== WHAT YOU SHOULD DO ==
Go through the listing and state how many lines hold the string "controller". Nothing else is needed.

== THE DATA ==
*** Begin section ***

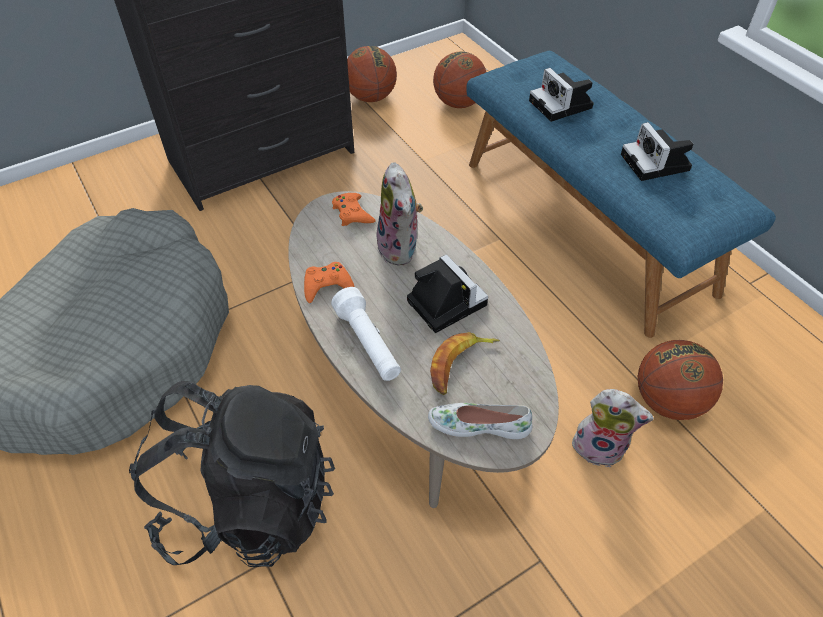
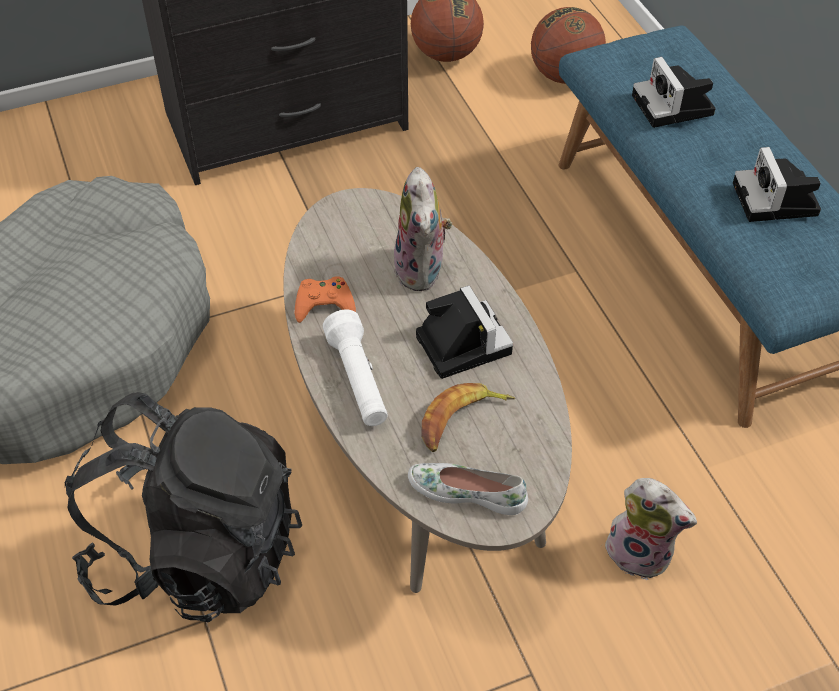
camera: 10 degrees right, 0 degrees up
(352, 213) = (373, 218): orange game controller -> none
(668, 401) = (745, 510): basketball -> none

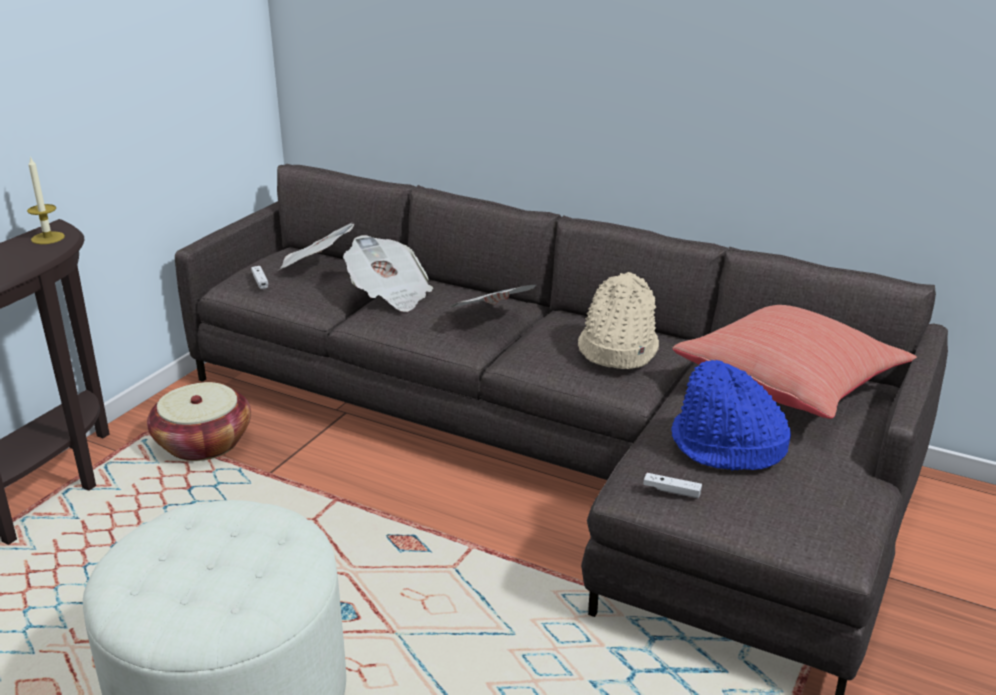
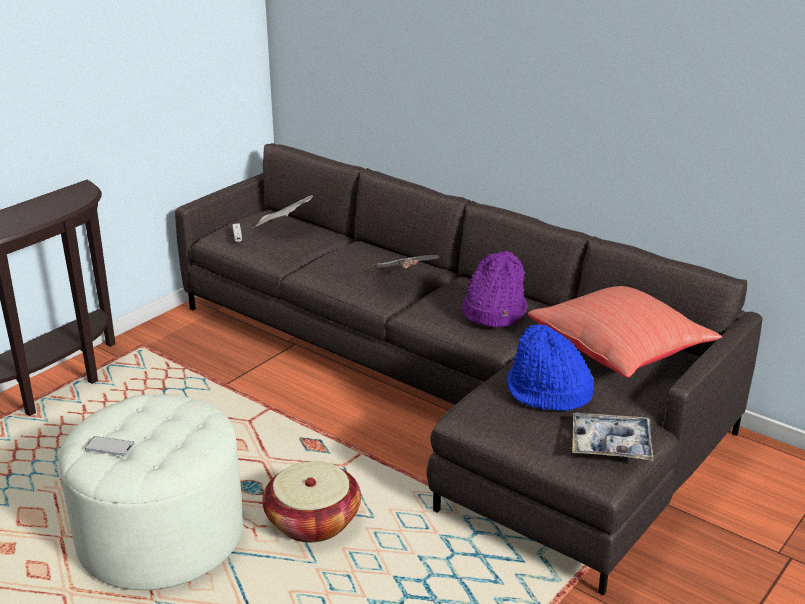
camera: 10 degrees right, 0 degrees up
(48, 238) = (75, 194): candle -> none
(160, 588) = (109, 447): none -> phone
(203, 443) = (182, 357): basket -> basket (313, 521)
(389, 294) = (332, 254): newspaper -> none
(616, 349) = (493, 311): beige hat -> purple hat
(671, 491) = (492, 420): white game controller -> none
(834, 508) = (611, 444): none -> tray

*** End section ***

== WRITTEN ANSWER ==
2